Quem consome marisco leva muitas vezes também partes do sistema digestivo para a mesa - no caso dos camarões, por exemplo, o intestino; nos peixes mais pequenos, frequentemente as vísceras inteiras. É aí que se concentra grande parte da contaminação. As primeiras séries de testes mostram que eviscerar bem e remover o intestino e os órgãos pode reduzir a entrada de plástico, embora não a elimine por completo.
Termos técnicos e contexto: microplástico, nanoplástico, bioacumulação
Alguns conceitos-chave ajudam a enquadrar melhor esta descoberta:
| Termo | Significado |
|---|---|
| Microplástico | Partículas de plástico com menos de 5 milímetros, muitas vezes visíveis a olho nu. |
| Nanoplástico | Partículas ainda menores, na escala dos nanómetros, normalmente já invisíveis sob microscópios de luz convencionais. |
| Bioacumulação | Acumulação de substâncias no corpo de um organismo quando a absorção é mais rápida do que a eliminação. |
| Cadeia alimentar | Sequência em que os organismos se alimentam uns dos outros, fazendo com que os poluentes sejam transmitidos e, por vezes, concentrados. |
É precisamente a bioacumulação que pode fazer com que predadores de topo, como grandes peixes predadores ou aves marinhas, fiquem especialmente expostos.

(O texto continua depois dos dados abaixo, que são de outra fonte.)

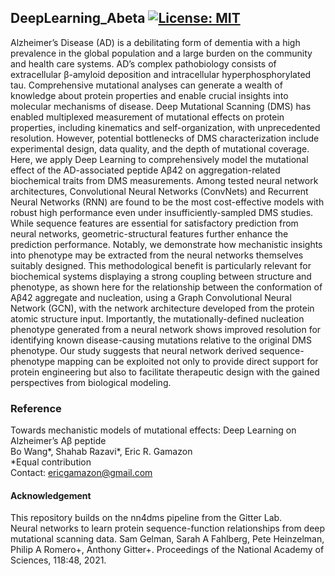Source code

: ## DeepLearning_Abeta [![License: MIT](https://img.shields.io/badge/License-MIT-yellow.svg)](https://github.com/gamazonlab/DeepLearning_Abeta/blob/master/LICENSE)

Alzheimer’s Disease (AD) is a debilitating form of dementia with a high prevalence in the global population and a large burden on the community and health care systems. AD’s complex pathobiology consists of extracellular β-amyloid deposition and intracellular hyperphosphorylated tau. Comprehensive mutational analyses can generate a wealth of knowledge about protein properties and enable crucial insights into molecular mechanisms of disease. Deep Mutational Scanning (DMS) has enabled multiplexed measurement of mutational effects on protein properties, including kinematics and self-organization, with unprecedented resolution. However, potential bottlenecks of DMS characterization include experimental design, data quality, and the depth of mutational coverage. Here, we apply Deep Learning to comprehensively model the mutational effect of the AD-associated peptide Aβ42 on aggregation-related biochemical traits from DMS measurements. Among tested neural network architectures, Convolutional Neural Networks (ConvNets) and Recurrent Neural Networks (RNN) are found to be the most cost-effective models with robust high performance even under insufficiently-sampled DMS studies. While sequence features are essential for satisfactory prediction from neural networks, geometric-structural features further enhance the prediction performance. Notably, we demonstrate how mechanistic insights into phenotype may be extracted from the neural networks themselves suitably designed. This methodological benefit is particularly relevant for biochemical systems displaying a strong coupling between structure and phenotype, as shown here for the relationship between the conformation of Aβ42 aggregate and nucleation, using a Graph Convolutional Neural Network (GCN), with the network architecture developed from the protein atomic structure input. Importantly, the mutationally-defined nucleation phenotype generated from a neural network shows improved resolution for identifying known disease-causing mutations relative to the original DMS phenotype. Our study suggests that neural network derived sequence-phenotype mapping can be exploited not only to provide direct support for protein engineering but also to facilitate therapeutic design with the gained perspectives from biological modeling.

### Reference
Towards mechanistic models of mutational effects: Deep Learning on Alzheimer’s Aβ peptide  
Bo Wang*, Shahab Razavi*, Eric R. Gamazon  
*Equal contribution  
Contact:  ericgamazon@gmail.com

#### Acknowledgement
This repository builds on the nn4dms pipeline from the Gitter Lab.  
Neural networks to learn protein sequence-function relationships from deep mutational scanning data. Sam Gelman, Sarah A Fahlberg, Pete Heinzelman, Philip A Romero+, Anthony Gitter+. Proceedings of the National Academy of Sciences, 118:48, 2021.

Ao comerem muitos animais mais pequenos, acumulam no próprio corpo os poluentes desses organismos.
O que já podemos fazer - e o que a investigação ainda precisa de esclarecer
O estudo do Golfo de Urabá levanta várias novas questões: até que ponto este efeito de triturador biológico é comum noutras espécies? Será possível medir nanoplástico de forma rotineira no futuro? E a partir de que quantidade surgem riscos sérios para a saúde humana?
Até existirem respostas, o caminho mais prático continua a ser reduzir a quantidade de plástico lançada para o ambiente. Isso inclui medidas simples como dispensar loiça descartável, separar corretamente as embalagens, usar garrafas reutilizáveis e sacos de pano ou optar por produtos com menor teor de plástico.
Em paralelo, os investigadores procuram desenvolver métodos para detetar melhor o nanoplástico - tanto no mar como nos alimentos e no corpo humano. Quanto mais precisas forem as medições, mais claro se torna o papel de animais discretos como os caranguejos da Colômbia na disseminação invisível do pó de plástico.